_TAREFA A_
Liste todos os percentuais de cobertura vacinal contra a pólio citados no texto sobre a pólio.
_TAREFA B_
De acordo com o texto sobre a pólio, em que ano a doença foi declarada oficialmente erradicada no Brasil?
_TAREFA C_
Reproduza fielmente o trecho do texto sobre a pólio que vai de "Pólio tem alto" até "erradicada em 1989.".

_TRECHO DA PÁGINA_
☆ ☆ ☆

Pólio tem alto risco de reintrodução
Segundo a Organização Pan-americana da Saúde (OPAS), agência ligada à Organização das Nações Unidas (ONU), o Brasil está entre os quatro países da América Latina com risco de reintrodução da pólio. Por aqui, a doença causadora da paralisia infantil foi declarada oficialmente erradicada em 1989.
A cobertura vacinal contra a doença ficava acima de 95% das crianças protegidas. Mas os índices de imunização começaram a apresentar uma queda mais significativa entre 2016 e 2019, quando a taxa de imunização ficou na casa dos 80%.
Já em 2020, primeiro ano da pandemia de covid-19, a cobertura vacinal contra a pólio caiu para 76%. No ano passado, a queda foi ainda maior, com cerca de 70% do público-alvo vacinado. A cobertura atual está em 69%, um dos piores níveis da série histórica.

☆ ☆ ☆

_TRECHOS DOS DADOS_

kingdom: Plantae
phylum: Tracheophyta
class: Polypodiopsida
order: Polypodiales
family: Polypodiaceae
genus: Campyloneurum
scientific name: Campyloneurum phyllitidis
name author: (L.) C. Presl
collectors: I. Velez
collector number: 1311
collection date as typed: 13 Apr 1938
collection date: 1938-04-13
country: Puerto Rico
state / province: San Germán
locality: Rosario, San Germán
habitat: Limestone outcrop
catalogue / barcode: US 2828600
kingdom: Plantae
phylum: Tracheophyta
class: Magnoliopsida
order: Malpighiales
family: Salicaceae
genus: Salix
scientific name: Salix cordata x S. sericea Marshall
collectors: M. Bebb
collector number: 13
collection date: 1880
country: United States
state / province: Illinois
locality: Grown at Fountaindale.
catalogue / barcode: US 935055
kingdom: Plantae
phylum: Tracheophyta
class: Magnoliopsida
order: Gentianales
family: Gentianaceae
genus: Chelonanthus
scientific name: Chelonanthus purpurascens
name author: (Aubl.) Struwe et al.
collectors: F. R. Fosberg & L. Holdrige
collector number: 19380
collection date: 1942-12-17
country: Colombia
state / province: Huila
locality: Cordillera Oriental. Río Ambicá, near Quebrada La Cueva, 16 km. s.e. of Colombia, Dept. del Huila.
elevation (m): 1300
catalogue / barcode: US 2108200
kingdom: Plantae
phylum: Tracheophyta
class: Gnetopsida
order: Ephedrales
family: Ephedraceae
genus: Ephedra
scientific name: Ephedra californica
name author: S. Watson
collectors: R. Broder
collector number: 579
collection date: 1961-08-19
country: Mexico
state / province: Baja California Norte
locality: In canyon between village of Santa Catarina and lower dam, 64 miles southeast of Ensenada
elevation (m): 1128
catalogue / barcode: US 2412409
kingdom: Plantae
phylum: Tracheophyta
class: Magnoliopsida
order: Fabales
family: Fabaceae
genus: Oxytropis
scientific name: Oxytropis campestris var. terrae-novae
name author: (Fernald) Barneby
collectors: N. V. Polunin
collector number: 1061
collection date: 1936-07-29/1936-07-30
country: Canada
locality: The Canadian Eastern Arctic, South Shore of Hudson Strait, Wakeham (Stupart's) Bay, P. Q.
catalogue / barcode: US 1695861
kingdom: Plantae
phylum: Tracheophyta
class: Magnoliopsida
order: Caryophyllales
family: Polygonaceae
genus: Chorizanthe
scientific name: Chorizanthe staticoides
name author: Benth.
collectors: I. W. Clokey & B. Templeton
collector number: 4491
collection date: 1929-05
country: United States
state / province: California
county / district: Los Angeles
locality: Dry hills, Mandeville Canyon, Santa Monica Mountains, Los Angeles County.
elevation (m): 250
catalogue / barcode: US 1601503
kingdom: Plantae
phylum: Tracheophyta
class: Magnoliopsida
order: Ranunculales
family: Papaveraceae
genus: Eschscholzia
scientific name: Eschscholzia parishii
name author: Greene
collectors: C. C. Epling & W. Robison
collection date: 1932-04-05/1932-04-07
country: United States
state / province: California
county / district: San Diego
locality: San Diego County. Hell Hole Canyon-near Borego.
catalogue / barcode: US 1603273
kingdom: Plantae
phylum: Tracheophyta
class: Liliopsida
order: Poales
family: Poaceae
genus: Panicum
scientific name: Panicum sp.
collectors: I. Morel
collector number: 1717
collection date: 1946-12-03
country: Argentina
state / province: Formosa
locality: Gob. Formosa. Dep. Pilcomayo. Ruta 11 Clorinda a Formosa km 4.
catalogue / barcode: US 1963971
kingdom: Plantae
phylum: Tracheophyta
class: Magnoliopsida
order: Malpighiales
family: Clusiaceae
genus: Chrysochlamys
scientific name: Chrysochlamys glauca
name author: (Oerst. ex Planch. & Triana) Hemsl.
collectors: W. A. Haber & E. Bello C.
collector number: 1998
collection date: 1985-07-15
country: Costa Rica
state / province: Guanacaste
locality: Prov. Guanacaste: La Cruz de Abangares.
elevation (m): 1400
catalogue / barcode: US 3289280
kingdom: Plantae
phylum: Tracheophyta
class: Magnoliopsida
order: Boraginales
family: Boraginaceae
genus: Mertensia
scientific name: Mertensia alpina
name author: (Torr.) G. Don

☆ ☆ ☆

_SOLUÇÃO A_
- acima de 95%
- na casa dos 80%
- 76%
- cerca de 70%
- 69%

_SOLUÇÃO B_
Em 1989.

_SOLUÇÃO C_
Pólio tem alto risco de reintrodução
Segundo a Organização Pan-americana da Saúde (OPAS), agência ligada à Organização das Nações Unidas (ONU), o Brasil está entre os quatro países da América Latina com risco de reintrodução da pólio. Por aqui, a doença causadora da paralisia infantil foi declarada oficialmente erradicada em 1989.